Dataset records
--
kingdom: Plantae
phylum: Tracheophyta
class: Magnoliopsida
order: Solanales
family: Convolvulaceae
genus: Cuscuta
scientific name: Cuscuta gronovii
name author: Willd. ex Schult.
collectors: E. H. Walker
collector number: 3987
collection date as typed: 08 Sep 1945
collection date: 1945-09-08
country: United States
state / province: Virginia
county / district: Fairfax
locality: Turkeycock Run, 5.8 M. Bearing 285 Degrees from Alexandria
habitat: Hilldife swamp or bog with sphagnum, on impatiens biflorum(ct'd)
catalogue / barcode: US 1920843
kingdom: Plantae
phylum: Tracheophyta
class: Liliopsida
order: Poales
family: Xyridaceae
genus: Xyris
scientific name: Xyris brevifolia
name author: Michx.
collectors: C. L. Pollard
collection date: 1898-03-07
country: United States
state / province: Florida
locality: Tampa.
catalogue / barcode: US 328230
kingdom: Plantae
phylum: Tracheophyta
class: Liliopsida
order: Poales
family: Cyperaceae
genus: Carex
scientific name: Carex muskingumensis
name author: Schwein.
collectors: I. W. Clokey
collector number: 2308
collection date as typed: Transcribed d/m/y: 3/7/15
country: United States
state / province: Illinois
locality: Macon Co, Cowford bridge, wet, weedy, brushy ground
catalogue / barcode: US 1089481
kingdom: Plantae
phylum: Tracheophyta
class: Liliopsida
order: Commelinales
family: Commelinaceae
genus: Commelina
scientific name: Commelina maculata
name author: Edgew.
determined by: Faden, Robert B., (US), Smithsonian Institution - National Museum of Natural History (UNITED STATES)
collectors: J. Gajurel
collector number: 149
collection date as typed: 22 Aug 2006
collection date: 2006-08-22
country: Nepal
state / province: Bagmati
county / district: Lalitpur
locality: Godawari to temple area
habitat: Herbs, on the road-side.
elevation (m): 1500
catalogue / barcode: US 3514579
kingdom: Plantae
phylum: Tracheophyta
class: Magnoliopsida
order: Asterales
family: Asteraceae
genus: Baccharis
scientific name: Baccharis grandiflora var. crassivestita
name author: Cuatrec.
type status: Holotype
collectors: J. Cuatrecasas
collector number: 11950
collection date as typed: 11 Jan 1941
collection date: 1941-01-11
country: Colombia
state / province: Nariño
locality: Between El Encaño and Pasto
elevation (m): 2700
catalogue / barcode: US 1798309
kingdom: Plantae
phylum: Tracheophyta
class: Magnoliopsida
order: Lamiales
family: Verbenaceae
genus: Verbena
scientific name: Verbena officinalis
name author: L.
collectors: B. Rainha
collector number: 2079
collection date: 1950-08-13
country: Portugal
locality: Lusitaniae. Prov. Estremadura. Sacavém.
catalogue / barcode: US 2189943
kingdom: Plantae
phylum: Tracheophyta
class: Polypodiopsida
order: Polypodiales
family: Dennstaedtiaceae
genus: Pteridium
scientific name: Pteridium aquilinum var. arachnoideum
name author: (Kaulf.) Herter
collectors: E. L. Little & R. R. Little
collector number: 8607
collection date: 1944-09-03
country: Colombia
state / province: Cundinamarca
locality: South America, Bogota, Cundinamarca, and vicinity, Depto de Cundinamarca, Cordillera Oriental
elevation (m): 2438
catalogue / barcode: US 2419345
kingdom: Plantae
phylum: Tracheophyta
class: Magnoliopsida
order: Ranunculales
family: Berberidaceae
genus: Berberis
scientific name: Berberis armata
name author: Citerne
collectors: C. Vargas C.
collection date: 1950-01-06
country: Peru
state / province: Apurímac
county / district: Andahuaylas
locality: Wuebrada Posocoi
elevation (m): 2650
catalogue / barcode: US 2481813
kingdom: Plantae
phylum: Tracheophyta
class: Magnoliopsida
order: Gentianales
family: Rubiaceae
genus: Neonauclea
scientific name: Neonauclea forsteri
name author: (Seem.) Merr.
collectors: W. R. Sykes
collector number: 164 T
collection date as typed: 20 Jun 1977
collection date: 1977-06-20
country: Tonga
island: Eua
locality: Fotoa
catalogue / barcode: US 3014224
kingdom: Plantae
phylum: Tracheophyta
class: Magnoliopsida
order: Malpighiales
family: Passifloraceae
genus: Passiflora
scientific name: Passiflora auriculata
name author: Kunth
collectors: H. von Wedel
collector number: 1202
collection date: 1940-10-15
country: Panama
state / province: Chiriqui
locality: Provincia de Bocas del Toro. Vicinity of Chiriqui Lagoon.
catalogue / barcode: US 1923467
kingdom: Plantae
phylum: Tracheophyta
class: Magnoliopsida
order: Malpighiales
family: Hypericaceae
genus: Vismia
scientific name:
--
Convert every line of the records into a numbered list, omitting any blank lines.

1. kingdom: Plantae
2. phylum: Tracheophyta
3. class: Magnoliopsida
4. order: Solanales
5. family: Convolvulaceae
6. genus: Cuscuta
7. scientific name: Cuscuta gronovii
8. name author: Willd. ex Schult.
9. collectors: E. H. Walker
10. collector number: 3987
11. collection date as typed: 08 Sep 1945
12. collection date: 1945-09-08
13. country: United States
14. state / province: Virginia
15. county / district: Fairfax
16. locality: Turkeycock Run, 5.8 M. Bearing 285 Degrees from Alexandria
17. habitat: Hilldife swamp or bog with sphagnum, on impatiens biflorum(ct'd)
18. catalogue / barcode: US 1920843
19. kingdom: Plantae
20. phylum: Tracheophyta
21. class: Liliopsida
22. order: Poales
23. family: Xyridaceae
24. genus: Xyris
25. scientific name: Xyris brevifolia
26. name author: Michx.
27. collectors: C. L. Pollard
28. collection date: 1898-03-07
29. country: United States
30. state / province: Florida
31. locality: Tampa.
32. catalogue / barcode: US 328230
33. kingdom: Plantae
34. phylum: Tracheophyta
35. class: Liliopsida
36. order: Poales
37. family: Cyperaceae
38. genus: Carex
39. scientific name: Carex muskingumensis
40. name author: Schwein.
41. collectors: I. W. Clokey
42. collector number: 2308
43. collection date as typed: Transcribed d/m/y: 3/7/15
44. country: United States
45. state / province: Illinois
46. locality: Macon Co, Cowford bridge, wet, weedy, brushy ground
47. catalogue / barcode: US 1089481
48. kingdom: Plantae
49. phylum: Tracheophyta
50. class: Liliopsida
51. order: Commelinales
52. family: Commelinaceae
53. genus: Commelina
54. scientific name: Commelina maculata
55. name author: Edgew.
56. determined by: Faden, Robert B., (US), Smithsonian Institution - National Museum of Natural History (UNITED STATES)
57. collectors: J. Gajurel
58. collector number: 149
59. collection date as typed: 22 Aug 2006
60. collection date: 2006-08-22
61. country: Nepal
62. state / province: Bagmati
63. county / district: Lalitpur
64. locality: Godawari to temple area
65. habitat: Herbs, on the road-side.
66. elevation (m): 1500
67. catalogue / barcode: US 3514579
68. kingdom: Plantae
69. phylum: Tracheophyta
70. class: Magnoliopsida
71. order: Asterales
72. family: Asteraceae
73. genus: Baccharis
74. scientific name: Baccharis grandiflora var. crassivestita
75. name author: Cuatrec.
76. type status: Holotype
77. collectors: J. Cuatrecasas
78. collector number: 11950
79. collection date as typed: 11 Jan 1941
80. collection date: 1941-01-11
81. country: Colombia
82. state / province: Nariño
83. locality: Between El Encaño and Pasto
84. elevation (m): 2700
85. catalogue / barcode: US 1798309
86. kingdom: Plantae
87. phylum: Tracheophyta
88. class: Magnoliopsida
89. order: Lamiales
90. family: Verbenaceae
91. genus: Verbena
92. scientific name: Verbena officinalis
93. name author: L.
94. collectors: B. Rainha
95. collector number: 2079
96. collection date: 1950-08-13
97. country: Portugal
98. locality: Lusitaniae. Prov. Estremadura. Sacavém.
99. catalogue / barcode: US 2189943
100. kingdom: Plantae
101. phylum: Tracheophyta
102. class: Polypodiopsida
103. order: Polypodiales
104. family: Dennstaedtiaceae
105. genus: Pteridium
106. scientific name: Pteridium aquilinum var. arachnoideum
107. name author: (Kaulf.) Herter
108. collectors: E. L. Little & R. R. Little
109. collector number: 8607
110. collection date: 1944-09-03
111. country: Colombia
112. state / province: Cundinamarca
113. locality: South America, Bogota, Cundinamarca, and vicinity, Depto de Cundinamarca, Cordillera Oriental
114. elevation (m): 2438
115. catalogue / barcode: US 2419345
116. kingdom: Plantae
117. phylum: Tracheophyta
118. class: Magnoliopsida
119. order: Ranunculales
120. family: Berberidaceae
121. genus: Berberis
122. scientific name: Berberis armata
123. name author: Citerne
124. collectors: C. Vargas C.
125. collection date: 1950-01-06
126. country: Peru
127. state / province: Apurímac
128. county / district: Andahuaylas
129. locality: Wuebrada Posocoi
130. elevation (m): 2650
131. catalogue / barcode: US 2481813
132. kingdom: Plantae
133. phylum: Tracheophyta
134. class: Magnoliopsida
135. order: Gentianales
136. family: Rubiaceae
137. genus: Neonauclea
138. scientific name: Neonauclea forsteri
139. name author: (Seem.) Merr.
140. collectors: W. R. Sykes
141. collector number: 164 T
142. collection date as typed: 20 Jun 1977
143. collection date: 1977-06-20
144. country: Tonga
145. island: Eua
146. locality: Fotoa
147. catalogue / barcode: US 3014224
148. kingdom: Plantae
149. phylum: Tracheophyta
150. class: Magnoliopsida
151. order: Malpighiales
152. family: Passifloraceae
153. genus: Passiflora
154. scientific name: Passiflora auriculata
155. name author: Kunth
156. collectors: H. von Wedel
157. collector number: 1202
158. collection date: 1940-10-15
159. country: Panama
160. state / province: Chiriqui
161. locality: Provincia de Bocas del Toro. Vicinity of Chiriqui Lagoon.
162. catalogue / barcode: US 1923467
163. kingdom: Plantae
164. phylum: Tracheophyta
165. class: Magnoliopsida
166. order: Malpighiales
167. family: Hypericaceae
168. genus: Vismia
169. scientific name:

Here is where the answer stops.